─── INPUT

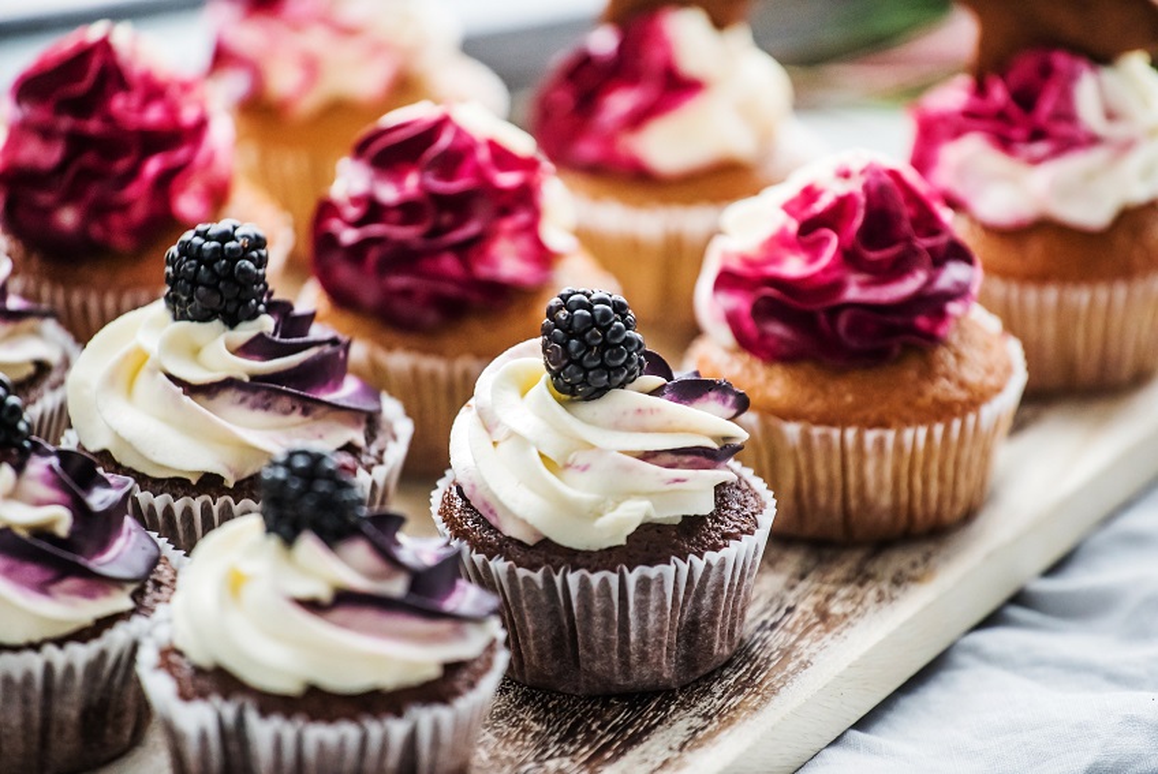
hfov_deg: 10.3
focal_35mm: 200
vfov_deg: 6.9
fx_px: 6439
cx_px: 579
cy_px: 387
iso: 5000
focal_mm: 200
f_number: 4
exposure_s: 1/200
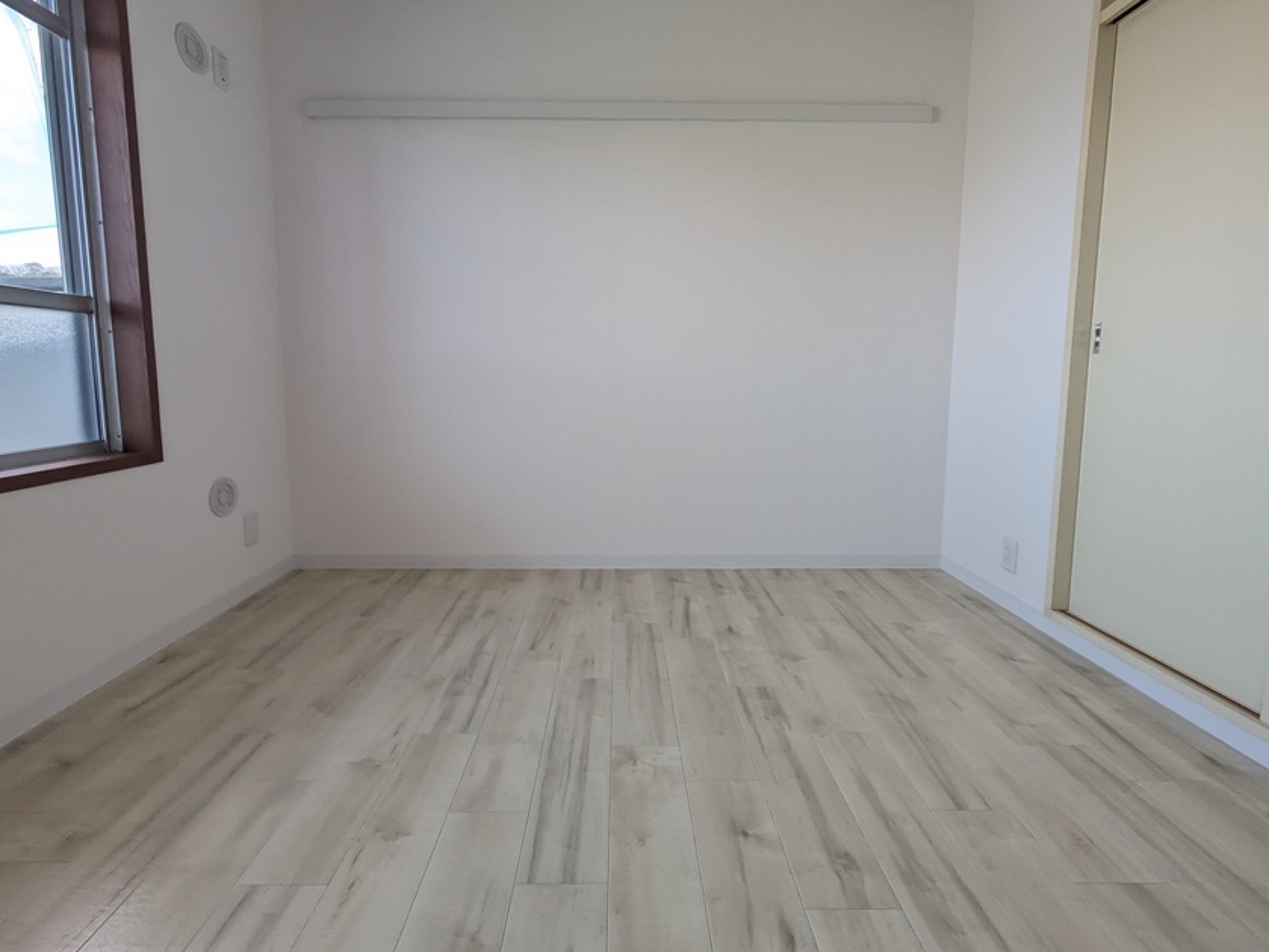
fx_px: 587
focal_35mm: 16
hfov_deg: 94.5
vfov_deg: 77.9
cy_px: 429
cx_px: 619
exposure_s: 1/149
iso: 49
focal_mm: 1.83
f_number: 2.2
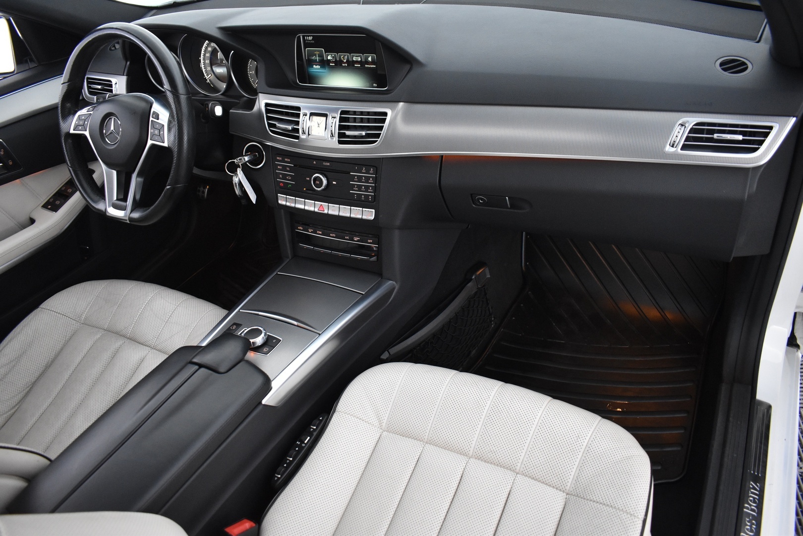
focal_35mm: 27
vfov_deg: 47.9
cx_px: 402
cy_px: 268
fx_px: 602
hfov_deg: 67.4
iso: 2500
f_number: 3.5
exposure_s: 1/30
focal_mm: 18
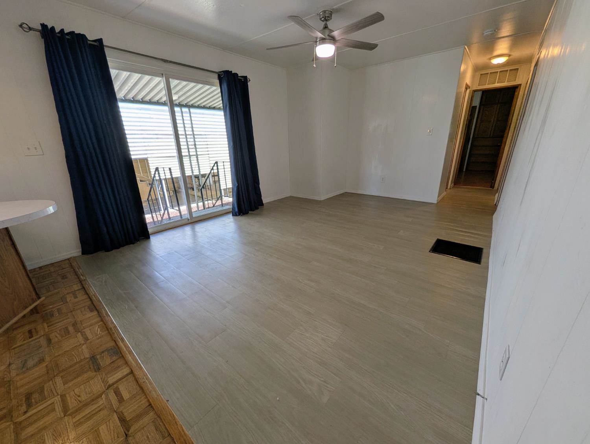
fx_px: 222
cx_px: 295
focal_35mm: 13
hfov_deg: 106.1
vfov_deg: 90.0
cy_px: 222
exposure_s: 1/210
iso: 62
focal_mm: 1.95
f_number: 2.2
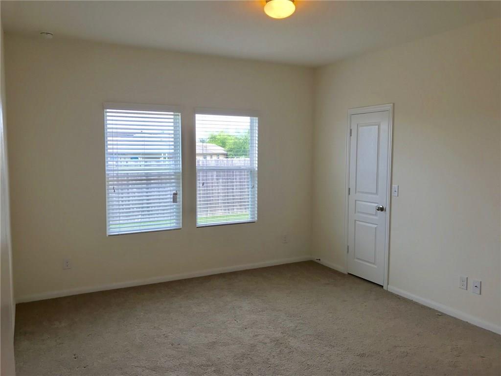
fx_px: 405
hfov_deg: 63.4
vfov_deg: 49.7
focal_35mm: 28
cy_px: 188
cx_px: 250
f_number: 1.8
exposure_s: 1/120
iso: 25
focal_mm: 3.99
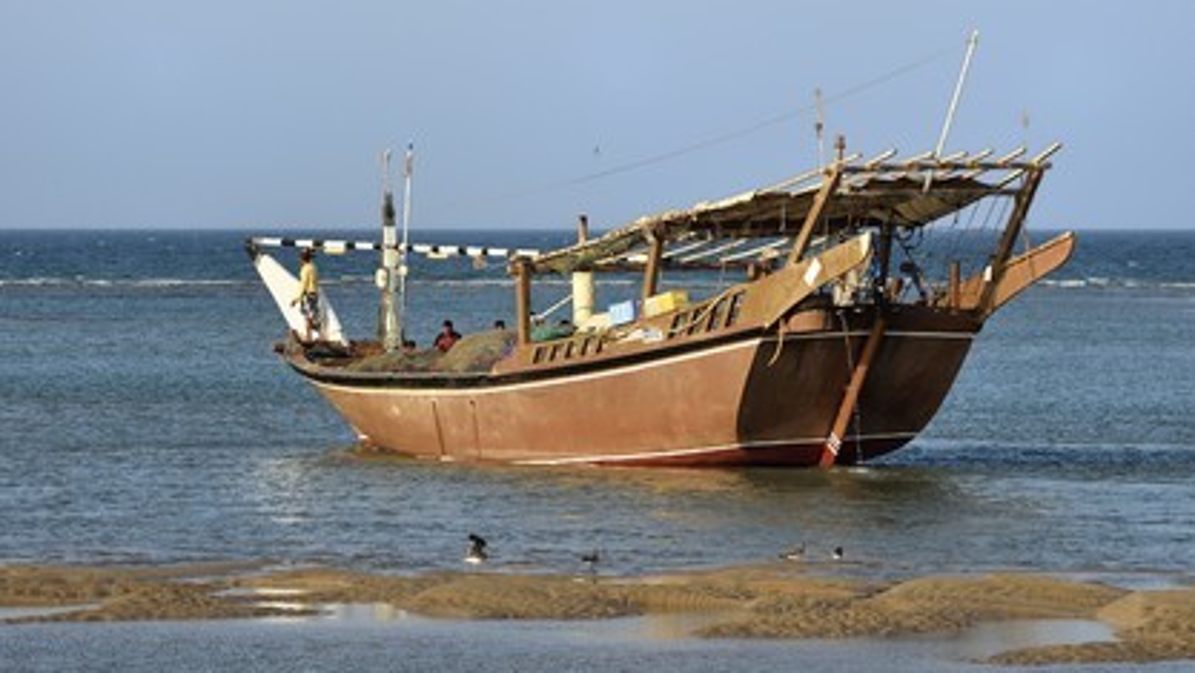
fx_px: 6689
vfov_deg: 5.8
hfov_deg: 10.2
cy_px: 324
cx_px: 599
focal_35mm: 211
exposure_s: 1/400
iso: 200
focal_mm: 200
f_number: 9
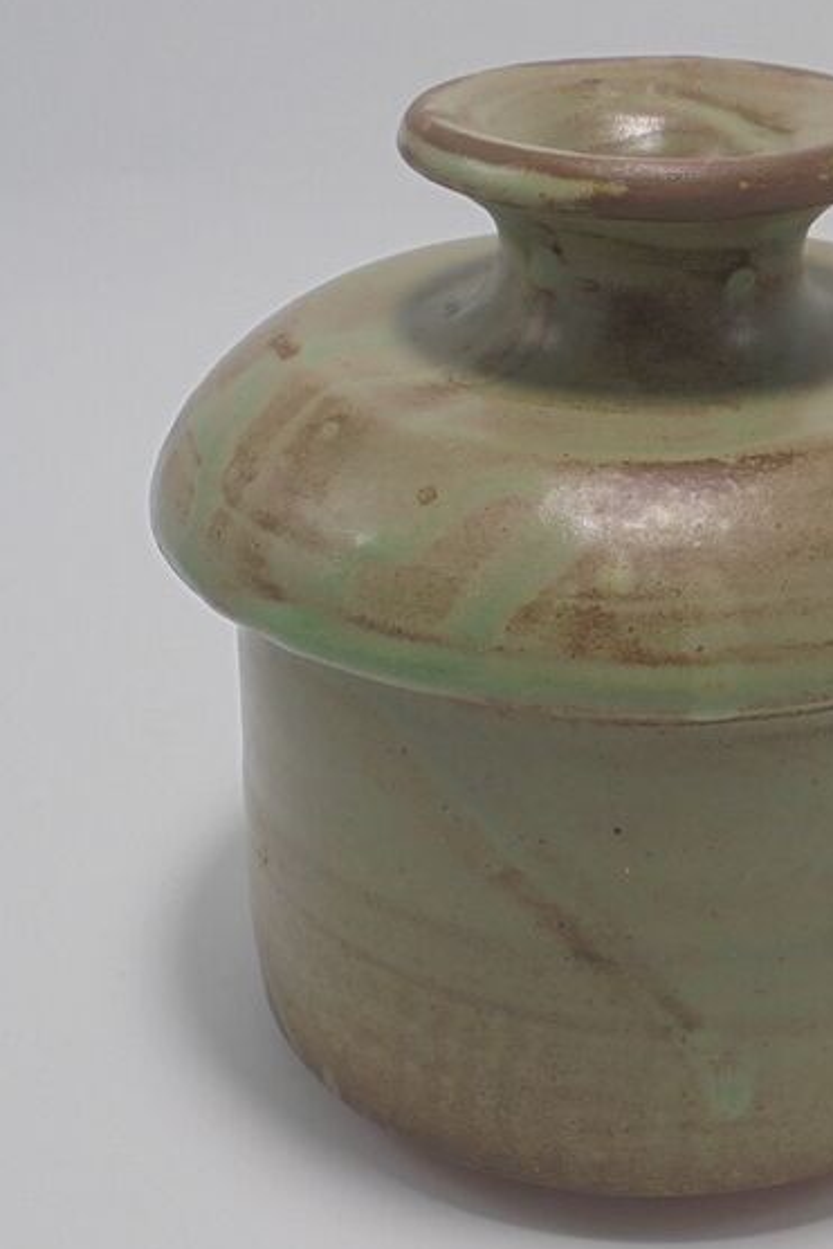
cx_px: 668
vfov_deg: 31.4
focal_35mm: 64
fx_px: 2220
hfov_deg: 21.0
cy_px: 566
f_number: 4.2
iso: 100
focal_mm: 6.9
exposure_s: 1/60
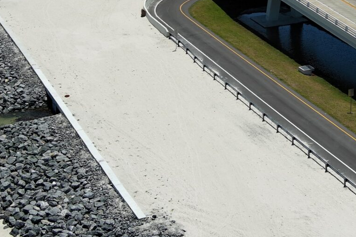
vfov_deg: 13.9
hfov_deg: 20.9
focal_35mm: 97
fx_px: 959
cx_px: 265
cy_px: -3
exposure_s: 1/397
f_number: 2.8
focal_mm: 10.57
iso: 100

──────

■ **EXERCISE PROMPT**
Using the data above, retype exactly the lines from the line with "fx_px: 6439" to the line with "vfov_deg: 5.8", inclusive. No pictures and nothing else.

■ **TASK RESULT**
fx_px: 6439
cx_px: 579
cy_px: 387
iso: 5000
focal_mm: 200
f_number: 4
exposure_s: 1/200
fx_px: 587
focal_35mm: 16
hfov_deg: 94.5
vfov_deg: 77.9
cy_px: 429
cx_px: 619
exposure_s: 1/149
iso: 49
focal_mm: 1.83
f_number: 2.2
focal_35mm: 27
vfov_deg: 47.9
cx_px: 402
cy_px: 268
fx_px: 602
hfov_deg: 67.4
iso: 2500
f_number: 3.5
exposure_s: 1/30
focal_mm: 18
fx_px: 222
cx_px: 295
focal_35mm: 13
hfov_deg: 106.1
vfov_deg: 90.0
cy_px: 222
exposure_s: 1/210
iso: 62
focal_mm: 1.95
f_number: 2.2
fx_px: 405
hfov_deg: 63.4
vfov_deg: 49.7
focal_35mm: 28
cy_px: 188
cx_px: 250
f_number: 1.8
exposure_s: 1/120
iso: 25
focal_mm: 3.99
fx_px: 6689
vfov_deg: 5.8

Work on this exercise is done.